Swiss Agency for Development and Cooperation (SDC)
The World Economic Forum’s 2015 Global Risks report ranked water crises among the highest risks with global impact. Water is essential for public health, food security, energy, and ecosystem services. This vital resource is facing unprecedented challenges, and is more and more linked to insecurity at local, regional and global scale; this is illustrated by growing tensions around large dams, mining operations and various disputes over land and water. Despite the complexity of the challenges, water can become a theme for collaboration and can be transformed from a source of potential crisis into an instrument of peacebuilding.

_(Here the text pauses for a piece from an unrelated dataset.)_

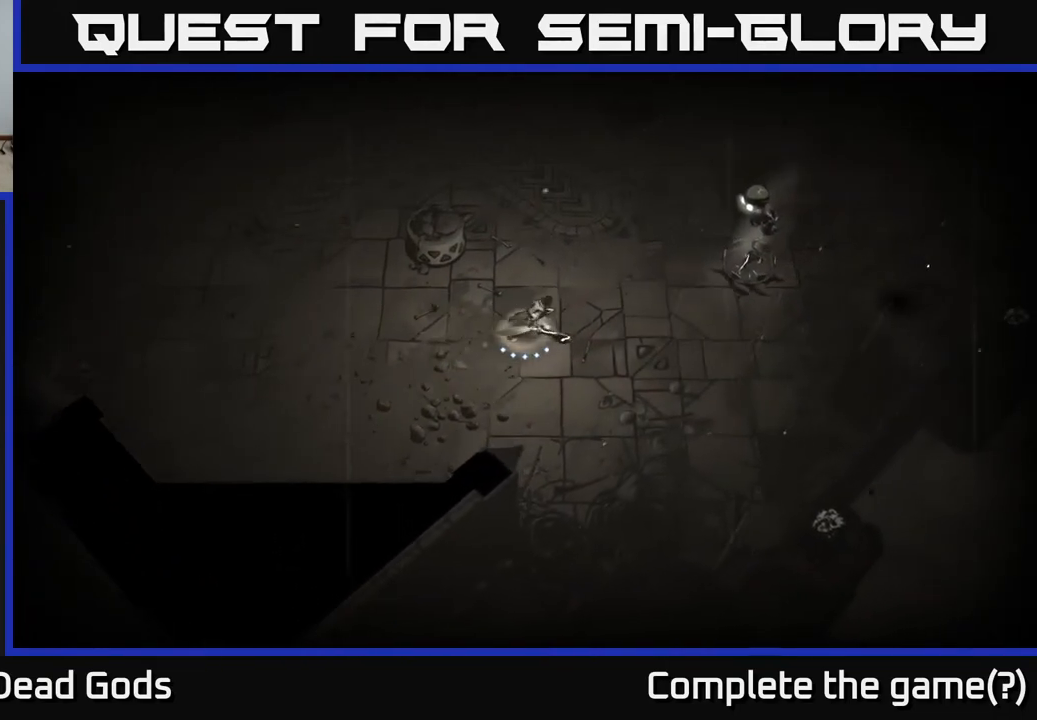
{"buttons": [], "left_stick": "right", "right_stick": "center", "events": [[50, "Y", "down"], [500, "Y", "up"]]}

Against this backdrop, Switzerland is engaged in global water issues in partnership with several UN organisations, bilateral partners and NGOs, to help prevent water conflicts at an early stage and to promote water as an instrument of peace and cooperation. To this end, the Swiss Agency for Development and Cooperation (SDC) is supporting the establishment of a hub of competence in hydropolitics to promote water cooperation and good governance. The Geneva Water Hub will connect and bring together international think tanks as well as UN and non-UN institutions and agencies, to strengthen advocacy on the global theme of water, security and peace. Furthermore, the Geneva Water Hub will develop the hydropolitics agenda to better understand and prevent water-related tensions between competing uses, between public and private actors, and between political entities and countries.
adelphi supported SDC in the development of the Geneva Water Hub as a new global knowledge network on water risk management. To this end, adelphi provided conceptual support and advice on designing this networking facility, including input on elaborating the overall function and communication of the Water Hub, on advancing the think tank and knowledge components, and on the establishment of a High-level Panel on Water and Peace. Moreover, adelphi provided backstopping support for a number of initiatives of the GWH, in particular its work with the High-Level Panel on Water and Peace. These took the shape of written and oral inputs to the High-level Panel’s roundtable discussions and their documentation.